Eligibility Criteria
Coalitions must be five-member partnerships, at minimum, consisting of at least one entity from each of the following:
- Labor Organization: A single or multiple union local(s), an association of labor unions (e.g., a local or state Building and Construction Trades Council, a local or regional Central Labor Council, or a State Federation of Labor), or a combination of different labor organizations.
- Clean energy employer: Any public or private entity that employs workers in a clean energy sector.
- Community-based organization: A membership-based, nongovernmental organization that represents the target population or a non-governmental organization with a track record of working with and serving the target population.

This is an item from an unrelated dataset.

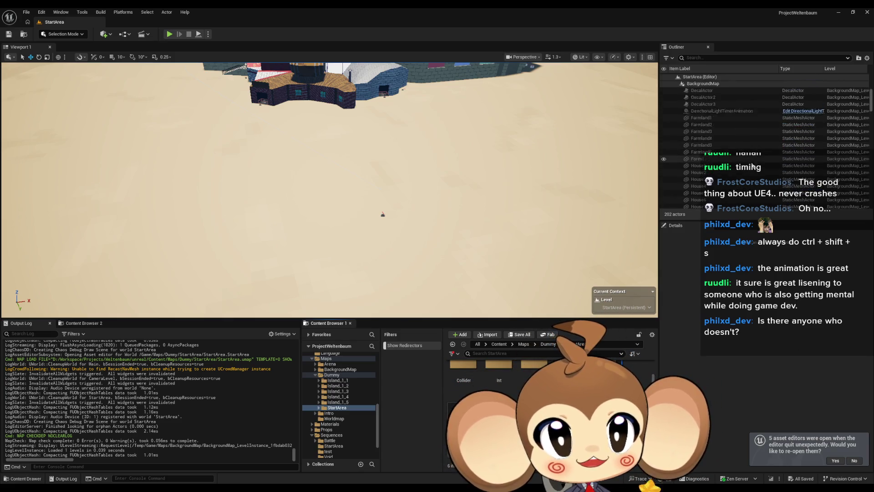
Set POI_SpawnAfterIntro's Location Z to 180000.0, frame it in the viewport, and save StartArea
scroll(769, 157, down, 10)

- Public agency: A governmental entity involved in implementing clean energy programs (e.g., a city or county sustainability office or a state energy office), a governmental entity involved in economic and workforce development (e.g., a local or state workforce investment/development board), or a governmental entity involved in delivering public assistance programs (e.g., a county or state social service agency that provides financial assistance for food, housing, childcare, etc.).
- Education and workforce training provider: A public or private institution or organization that delivers workforce education and training services focused on middle-skill occupations (e.g., community colleges, adult high schools, registered apprenticeship programs, or apprenticeship readiness programs).